Thursday, December 17, 2009

Happy Times

Photograph by Seth Townsend (not posed)

She was used. She knew this was true. Her boyfriend told her all his girlfriends were used, even the new ones. Somebody had taken them for a test drive. She could have taken herself for a test drive, for all he knew. He worked at the mall, at the Old Navy. She worked at Fuddruckers Mondays, Tuesdays, and Wednesdays. The other days, she didn’t know what she did. She partied. She danced. She did lines off of toilet tops. She slept late and in the afternoon texted her boyfriend to come home and when he did she was like okay, let’s go out. Sometimes, late at night, in the parking lot outside the bar, she paced and smoked cigarettes and tried calling her father. He never answered.

Last Wednesday at work, when the shift was almost over, she told one of the gay waiters she had a lot of problems. He was like you? Perfect you? Name me one problem you have that’s not completely in your head. She couldn’t. She went out with everybody after work and smiled for all the Facebook pictures. Guys surrounded her like bluebottle flies over a picnic on a hot day in the city park. They were so funny. They bought her Cosmopolitans and Jagerbombs and touched her shoulder, lightly, when they leaned to her ear to tell her she was an exceptionally cool girl, a girl definitely worth getting to know. One of the bus boys had coke, really good coke, the kind not cut with baby laxative, the kind as clean and pure as the shit the Incas used to set out, he said, on important ceremonial occasions.

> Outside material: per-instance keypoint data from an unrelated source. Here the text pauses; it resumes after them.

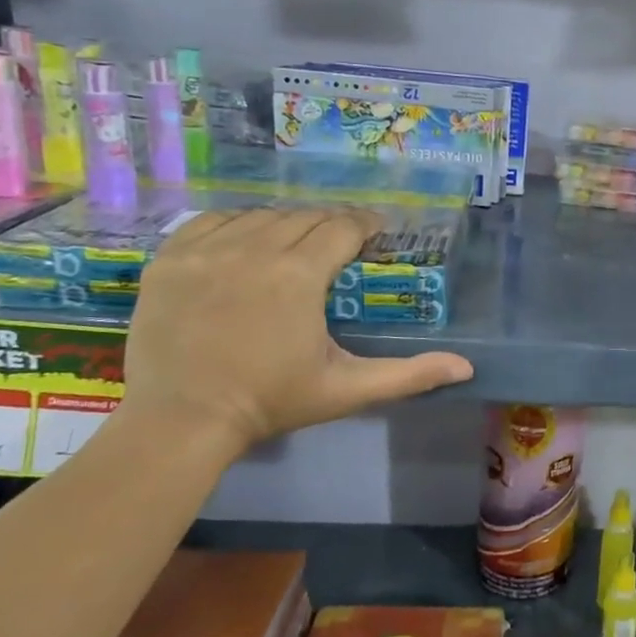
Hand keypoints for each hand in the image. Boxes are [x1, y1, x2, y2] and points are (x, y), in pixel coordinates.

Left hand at [118, 208, 472, 454]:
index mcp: (299, 275)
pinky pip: (212, 221)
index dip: (365, 224)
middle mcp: (254, 249)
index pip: (342, 227)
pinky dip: (236, 224)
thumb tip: (466, 368)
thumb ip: (409, 375)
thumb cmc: (272, 402)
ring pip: (260, 216)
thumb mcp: (347, 389)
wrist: (181, 420)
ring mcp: (206, 251)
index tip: (377, 229)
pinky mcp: (169, 260)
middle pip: (304, 217)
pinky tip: (246, 241)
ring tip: (297, 242)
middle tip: (342, 243)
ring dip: (287, 223)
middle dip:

At dawn, she watched the bus boy’s chest rising and falling like an empire and she checked her cell phone and saw her boyfriend had left thirty-seven messages. She didn’t need to check them. He was right about her, had been since the beginning.

She wandered outside, in her underwear, into the bus boy’s raggedy back yard, and regarded the disease of daylight spreading over the dew. She sat on the wet grass and eased her bare back into the cold blades and stared through the trees at the sky. The sun would appear there eventually. Maybe she would be happy then.